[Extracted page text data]
============================================================

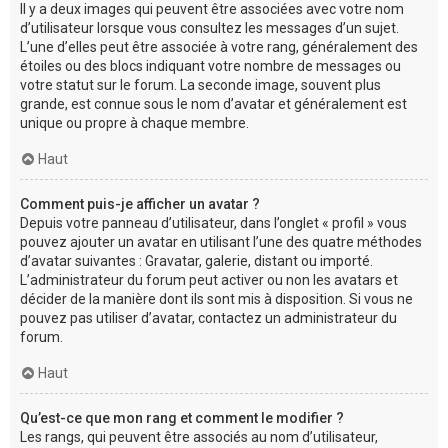
Il y a deux images qui peuvent être associées avec votre nom
d’utilisateur lorsque vous consultez les messages d’un sujet.
L’une d’elles peut être associée à votre rang, généralement des
étoiles ou des blocs indiquant votre nombre de messages ou
votre statut sur le forum. La seconde image, souvent plus
grande, est connue sous le nom d’avatar et généralement est
unique ou propre à chaque membre.
Haut
Comment puis-je afficher un avatar ?
Depuis votre panneau d’utilisateur, dans l’onglet « profil » vous
pouvez ajouter un avatar en utilisant l’une des quatre méthodes
d’avatar suivantes : Gravatar, galerie, distant ou importé.
L’administrateur du forum peut activer ou non les avatars et
décider de la manière dont ils sont mis à disposition. Si vous ne
pouvez pas utiliser d’avatar, contactez un administrateur du
forum.
Haut
Qu’est-ce que mon rang et comment le modifier ?
Les rangs, qui peuvent être associés au nom d’utilisateur,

============================================================

Print all the records again exactly; do not include any picture.

■ THE COMPLETED TASK:
Il y a deux images qui peuvent être associées avec votre nom
d’utilisateur lorsque vous consultez les messages d’un sujet.
L’une d’elles peut être associée à votre rang, généralement des
étoiles ou des blocs indiquant votre nombre de messages ou
votre statut sur le forum. La seconde image, souvent plus
grande, est connue sous le nom d’avatar et généralement est
unique ou propre à chaque membre.
Haut
Comment puis-je afficher un avatar ?
Depuis votre panneau d’utilisateur, dans l’onglet « profil » vous
pouvez ajouter un avatar en utilisant l’une des quatre méthodes
d’avatar suivantes : Gravatar, galerie, distant ou importé.
L’administrateur du forum peut activer ou non les avatars et
décider de la manière dont ils sont mis à disposition. Si vous ne
pouvez pas utiliser d’avatar, contactez un administrateur du
forum.
Haut
Qu’est-ce que mon rang et comment le modifier ?
Les rangs, qui peuvent être associés au nom d’utilisateur,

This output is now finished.